Data In-Place: Data quality testing integration¶
Integrate and test your database by setting up Connections With DataOps TestGen. As you saw in tutorials 1 through 3, TestGen connects your data to profiles, then generates and finally executes data quality validation tests. The results of those tests are available in the TestGen UI. However, data test results should be included in DataOps Observability to see issues in complete context and for sharing and alerting.
How to:
- Log in to DataOps TestGen (note: the URL and credentials are printed at the end of the installation)
- Click on 'Configuration' in the Navigation Bar
- The connection information for DataOps Observability should be at the bottom of the screen. It was added during the demo setup.

- To manually send the test results to DataOps Observability, press 'Connections' on the navigation bar. You will see the UI below. From there, highlight the first row in the table, then click the 'Table Groups' button on the right.

- You should see the 'Test Suites' table in the UI (see below). From there, highlight the first row in the table. You will then see a series of buttons appear below the table on the right. You will need to hit the button 'Run Test Execution Now,' followed by hitting the 'Start' button. After a few moments, you can hit the 'Run Observability Export Now' button, followed by the 'Start' button. This will send the latest test results to the default component in DataOps Observability.

Data In-Use: Integration¶
Two other methods exist to send data about your data estate into DataOps Observability.
The first method is to integrate your tools by sending them directly to the event API or directly by Python.


The second method is to integrate your tools via an existing DataOps Observability Integration Agent. The UI shows a list of available agents.
How to:
- Log in to DataOps Observability (note: the URL and credentials are printed at the end of the installation)
- Click on 'Integrations' in the Navigation Bar, then click the 'View Available Integrations' in the upper right of the page. Then, click (as an example) the Azure Data Factory Agent. You will see information about downloading and configuring the agent on the right (see below)
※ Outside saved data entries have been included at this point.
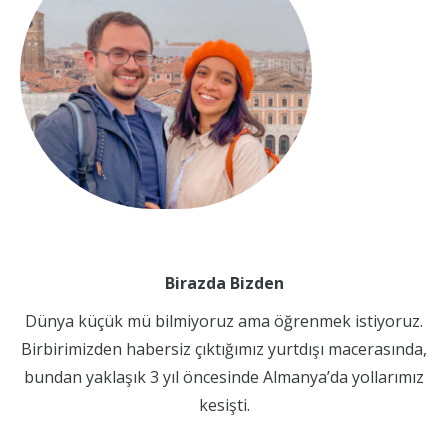
Birazda Bizden
Dünya küçük mü bilmiyoruz ama öğrenmek istiyoruz.
Birbirimizden habersiz çıktığımız yurtdışı macerasında,
bundan yaklaşık 3 yıl öncesinde Almanya’da yollarımız
kesişti.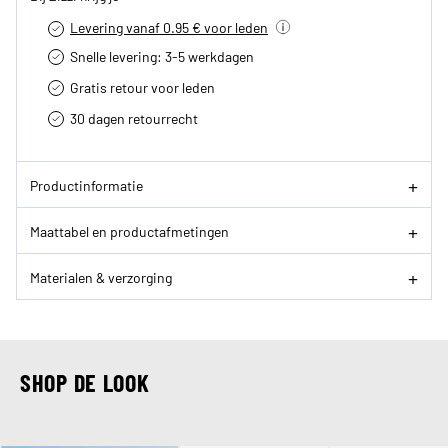
Levering vanaf 0.95 € voor leden
Snelle levering: 3-5 werkdagen
Gratis retour voor leden
30 dagen retourrecht­
Productinformatie
Maattabel en productafmetingen
Materialen & verzorging
SHOP DE LOOK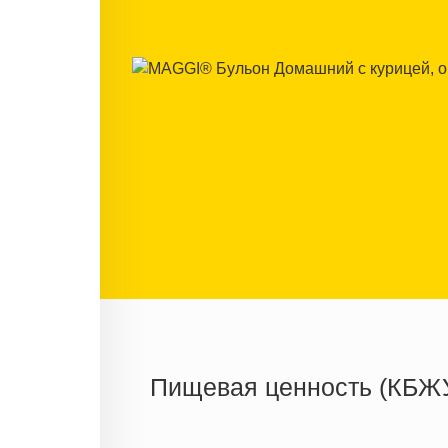
Пищевая ценность (КБЖ
Энергетическая ценность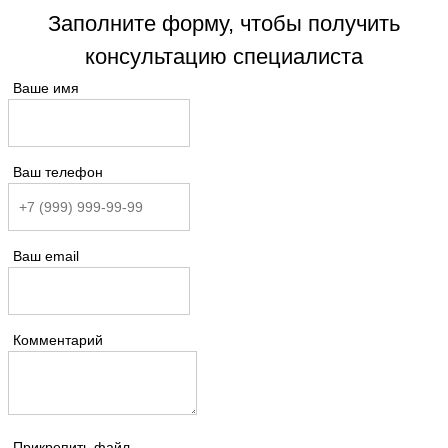
Заполните форму, чтобы получить
консультацию специалиста
Ваше имя
Ваш телефон
Ваш email
Комментарий
Прикрепить файл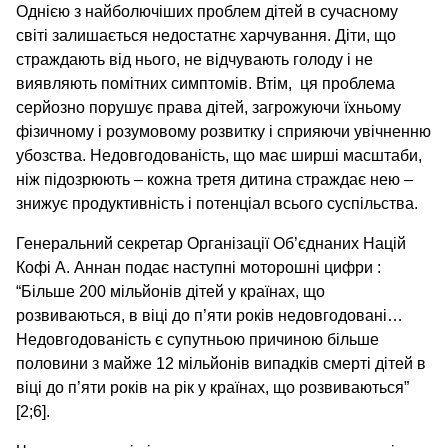
Однією з найболючіших проблем дітей в сучасному
світі залишається недостатнє харчування. Діти, що
страждають від нього, не відчувають голоду і не
виявляють помітних симптомів. Втім, ця проблема
серйозно порушує права дітей, загрожуючи їхньому
фізичному і розумовому розвитку і сприяючи увічненню
убозства. Недовгодованість, що має ширші масштаби,
ніж підозрюють – кожна третя дитина страждає нею –
знижує продуктивність і потенціал всього суспільства.
Генеральний секретар Організації Об’єднаних Націй
Кофі А. Аннан подає наступні моторошні цифри :
“Більше 200 мільйонів дітей у країнах, що
розвиваються, в віці до п’яти років недовгодовані…
Недовгодованість є супутньою причиною більше
половини з майже 12 мільйонів випадків смерті дітей в
віці до п’яти років на рік у країнах, що розвиваються”
[2;6].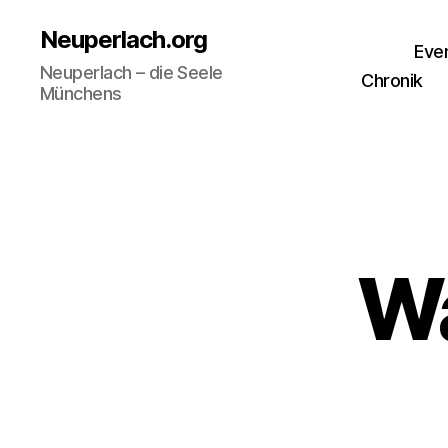
Neuperlach.org
Eve
Neuperlach – die Seele
Chronik
Münchens
W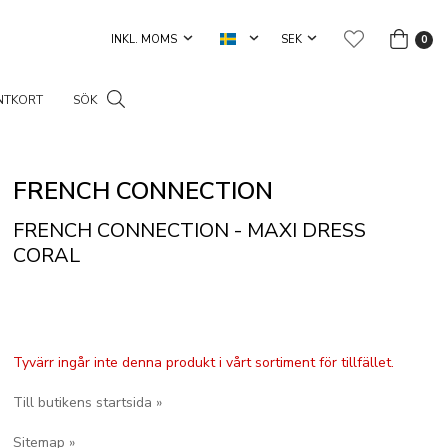
0
NTKORT
SÖK
FRENCH CONNECTION
FRENCH CONNECTION - MAXI DRESS
CORAL
Tyvärr ingår inte denna produkt i vårt sortiment för tillfället.
Till butikens startsida »
Sitemap »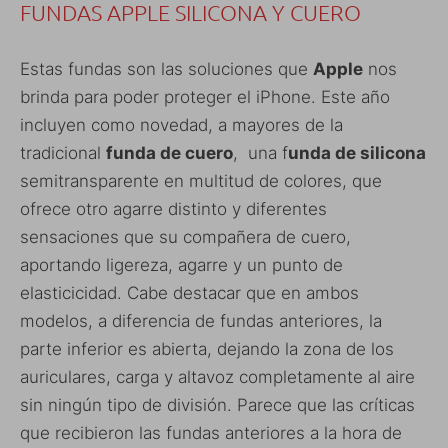
FUNDAS APPLE SILICONA Y CUERO
Estas fundas son las soluciones que
Apple
nos
brinda para poder proteger el iPhone. Este año
incluyen como novedad, a mayores de la
tradicional
funda de cuero
, una f
unda de silicona
semitransparente en multitud de colores, que
ofrece otro agarre distinto y diferentes
sensaciones que su compañera de cuero,
aportando ligereza, agarre y un punto de
elasticicidad. Cabe destacar que en ambos
modelos, a diferencia de fundas anteriores, la
parte inferior es abierta, dejando la zona de los
auriculares, carga y altavoz completamente al aire
sin ningún tipo de división. Parece que las críticas
que recibieron las fundas anteriores a la hora de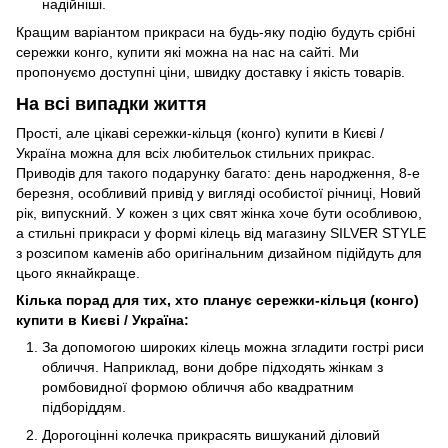
надійніші.
Кращим варіантом прикраси на будь-яку подію будуть срібні
сережки конго, купити які можна на нас на сайті. Ми
пропонуємо доступні ціни, швидку доставку і якість товарів.
На всі випадки життя
Прості, але цікаві сережки-кільця (конго) купити в Києві /
Україна можна для всіх любительок стильних прикрас.
Приводів для такого подарунку багато: день народження, 8-е
березня, особливий привід у вигляді особистої річниці, Новий
рік, випускний. У кожен з цих свят жінка хоче бути особливою,
а стильні прикраси у формі кілець від магазину SILVER STYLE
з розсипом каменів або оригінальним дизайном підійдуть для
цього якнайкраще.
Кілька порад для тих, хто планує сережки-кільця (конго)
купити в Києві / Україна:
За допомогою широких кілець можна згладити гострі риси
обличчя. Наприклад, вони добре підходять жінкам з
ромбовидної формою обличчя або квадратним
підборіддям.
Дорогоцінні колечка прикрасять вишуканий діловий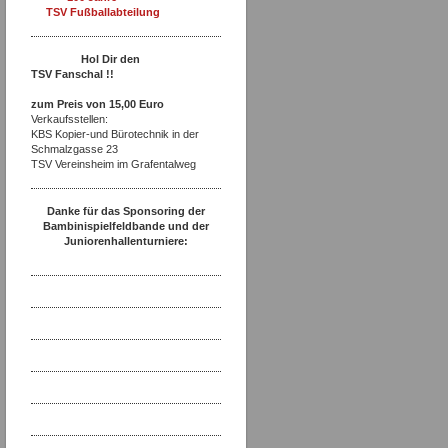
TSV Fußballabteilung
Hol Dir den
TSV Fanschal !!
zum Preis von 15,00 Euro
Verkaufsstellen:
KBS Kopier-und Bürotechnik in der
Schmalzgasse 23
TSV Vereinsheim im Grafentalweg
Danke für das Sponsoring der
Bambinispielfeldbande und der
Juniorenhallenturniere: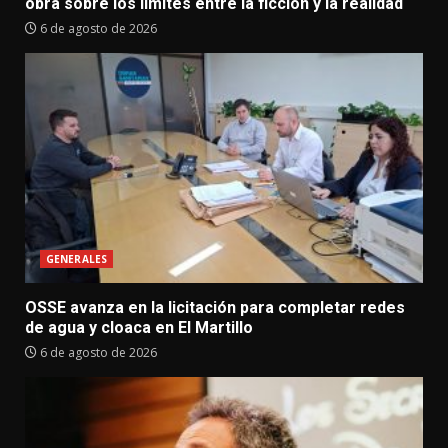
obra sobre los límites entre la ficción y la realidad
6 de agosto de 2026
GENERALES
OSSE avanza en la licitación para completar redes
de agua y cloaca en El Martillo
6 de agosto de 2026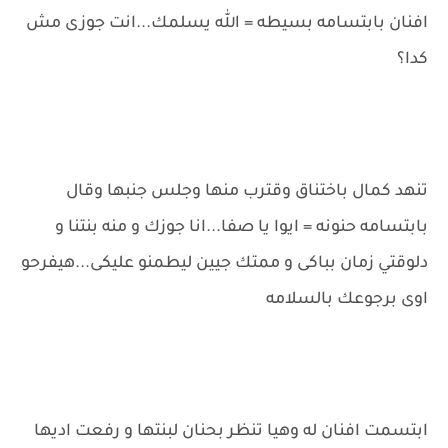
افنان بابتسامه بسيطه = الله يسلمك...انت جوزى مش
كدا؟
تنهد كمال باختناق وقترب منها وجلس جنبها وقال
بابتسامه حنونه = ايوا يا صفا...انا جوزك و منه بنتنا و
دلوقتي زمان بباكى و ممتك جيين ليطمنو عليكى...هيفرحو
اوى برجوعك بالسلامه
ابتسمت افنان له وهيا تنظر بحنان لبنتها و رفعت اديها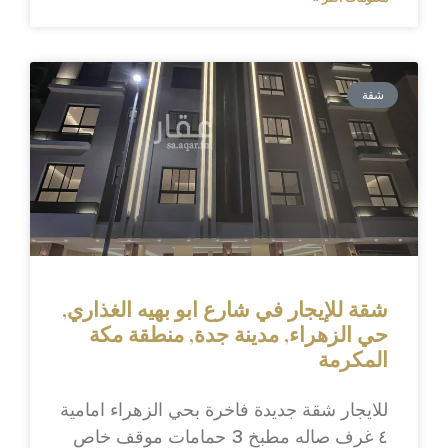
شقة
شقة للإيجار في شارع ابو بهيه الغذاري,
حي الزهراء, مدينة جدة, منطقة مكة
المكرمة
للايجار شقة جديدة فاخرة بحي الزهراء امامية
٤ غرف صاله مطبخ 3 حمامات موقف خاص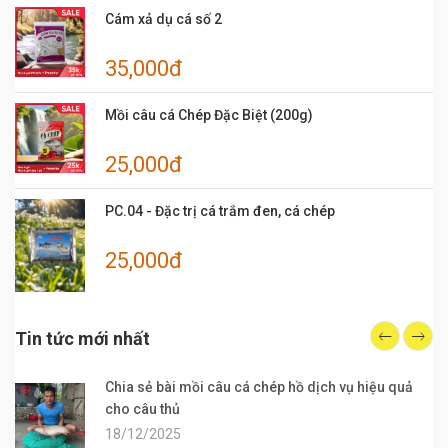
Cám xả dụ cá số 2
35,000đ
Mồi câu cá Chép Đặc Biệt (200g)
25,000đ
PC.04 - Đặc trị cá trắm đen, cá chép
25,000đ
Tin tức mới nhất
Chia sẻ bài mồi câu cá chép hồ dịch vụ hiệu quả
cho câu thủ
18/12/2025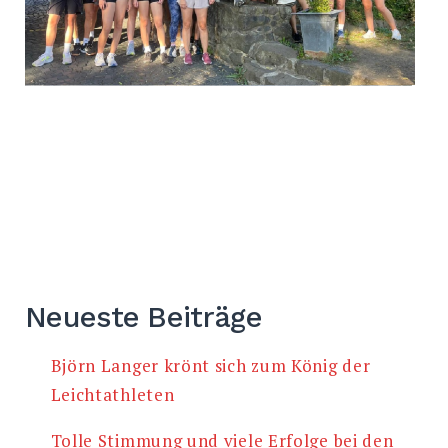
Neueste Beiträge
Björn Langer krönt sich zum König der
Leichtathleten
Tolle Stimmung und viele Erfolge bei den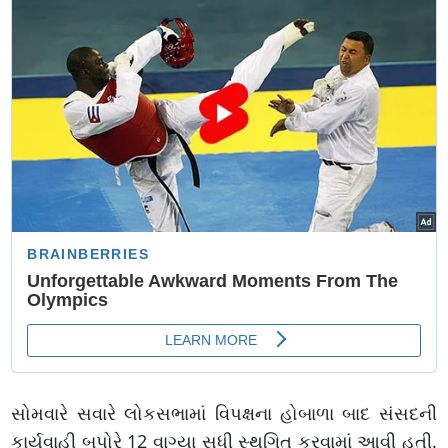
સોમવારે સવારે લોકસભામાં વિપક્ષના હોબાળા બાદ સંસદની
કાર્યવાહી બપોરે 12 વાગ્યા સુધી સ્થગિત કરવામાં આવી હતી.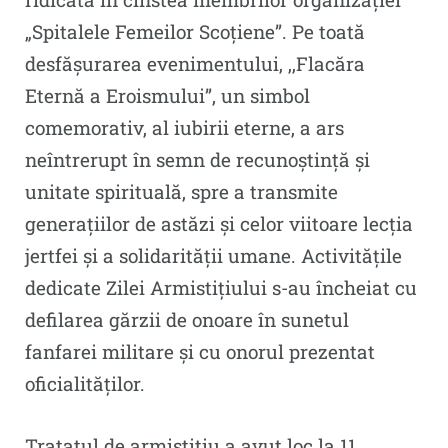
„Spitalele Femeilor Scoțiene”. Pe toată
desfășurarea evenimentului, ,,Flacăra
Eternă a Eroismului”, un simbol
comemorativ, al iubirii eterne, a ars
neîntrerupt în semn de recunoștință și
unitate spirituală, spre a transmite
generațiilor de astăzi și celor viitoare lecția
jertfei și a solidarității umane. Activitățile
dedicate Zilei Armistițiului s-au încheiat cu
defilarea gărzii de onoare în sunetul
fanfarei militare și cu onorul prezentat
oficialităților.
Tratatul de armistițiu a avut loc la 11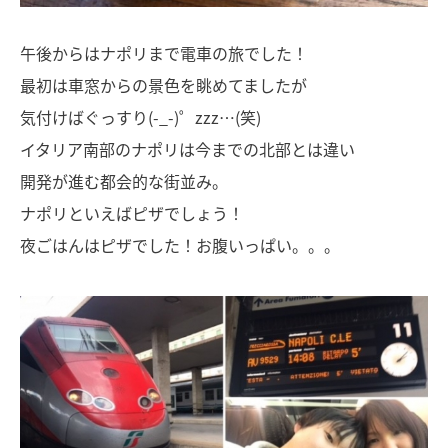
午後からはナポリまで電車の旅でした！
最初は車窓からの景色を眺めてましたが
気付けばぐっすり(-_-)゜zzz…(笑)
イタリア南部のナポリは今までの北部とは違い
開発が進む都会的な街並み。
ナポリといえばピザでしょう！
夜ごはんはピザでした！お腹いっぱい。。。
- If an agent is not available for your existing tool, you can create one by extending the framework at our GitHub repo at https://github.com/DataKitchen/heimdall-agents
- The demo provides a way to see the status of agents. To do this, you will need to run a command line argument from the directory you used to run the
dk-installer.pyprogram. Execute the following command:python3 dk-installer.py obs run-heartbeat-demo - These agents, of course, are not running, but the demo program simulates a heartbeat API event that our Agent framework provides. Find the Status of your Agents in the DataOps Observability UI. Just click on 'Integrations' from the navigation bar:

Benefits¶
Testing data in place (in a database) and data in use (in your data architecture toolchain) provides the complete picture to ensure your production data work is timely, accurate, and trusted.
Next steps: How can I do this on my data right now?¶
We recommend that you start connecting DataOps TestGen to your data, profiling your data, generating tests, and setting up the export of those tests to a data journey in DataOps Observability. We then recommend installing an Observability Agent against an existing tool (e.g., Airflow) and having that automatically send events into Observability. Connect the two created components to your Data Journey!